*** Extract provided ***
Mile 1. I feel good. Wish I'd taken a moment to look at the race route to avoid surprises.
Mile 2. So far so good. Must pace myself. I’ve still got 11 POINT ONE to go.
Mile 3. Is that a bridge? Ah, no worries. I love bridges.
Mile 4. What the hell was that bridge all about? Loved the view of the ocean though.
Mile 5. Ah, look at that gaggle of women dressed from head to toe as "Carmen Miranda." Maracas and everything. I wonder how long before I find their whimsy annoying.
Mile 6. Hold the hell up! ANOTHER bridge?
Mile 7. Waving at my brother-in-law’s band Pee Wee Lewis and the Hues on the sideline. Pretending that I’m not dying after that bridge run. Didn't even notice the ocean on this one but I was amazed by the amount of interesting things people lose along the side of the road. A shoe. A CD. An ID card. A sock. Must have belonged with the shoe?
Mile 8. Ha. That’s funny. My iShuffle is playing “If you steal my sunshine” and it’s raining! Hard. And sideways. Sunshine stolen!
Mile 9. Sweet group of ladies from FIU’s running team waving and cheering us on. How AWESOME! Now why didn’t any of them think to warn us about the UPCOMING BRIDGE!
Mile 10. I do a little mental check to make sure I am still ok. Heads, shoulders, knees and toes - and lungs. I’m good, I can do this.
*** End of Extract provided ***
*Task to complete*
Copy the race account again, starting at "Mile 6. Hold" and ending at "with the shoe?", but replace "shoe" with "sneaker" wherever it appears.
*** Records shown ***
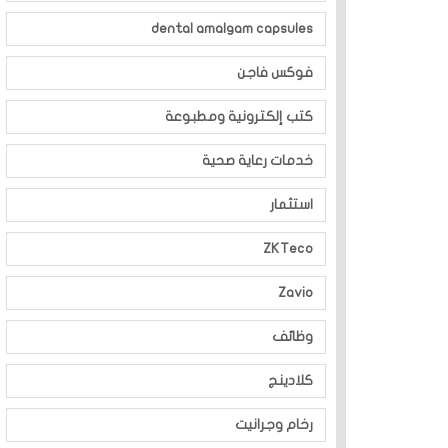
dental amalgam capsules
فوكس فاجن
كتب إلكترونية ومطبوعة
خدمات رعاية صحية
استثمار
ZKTeco
Zavio
وظائف
كلادينج
رخام وجرانيت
*** End of Records shown ***
*Exercise output*
Mile 6. Hold the hell up! ANOTHER bridge?
Mile 7. Waving at my brother-in-law’s band Pee Wee Lewis and the Hues on the sideline. Pretending that I’m not dying after that bridge run. Didn't even notice the ocean on this one but I was amazed by the amount of interesting things people lose along the side of the road. A sneaker. A CD. An ID card. A sock. Must have belonged with the sneaker?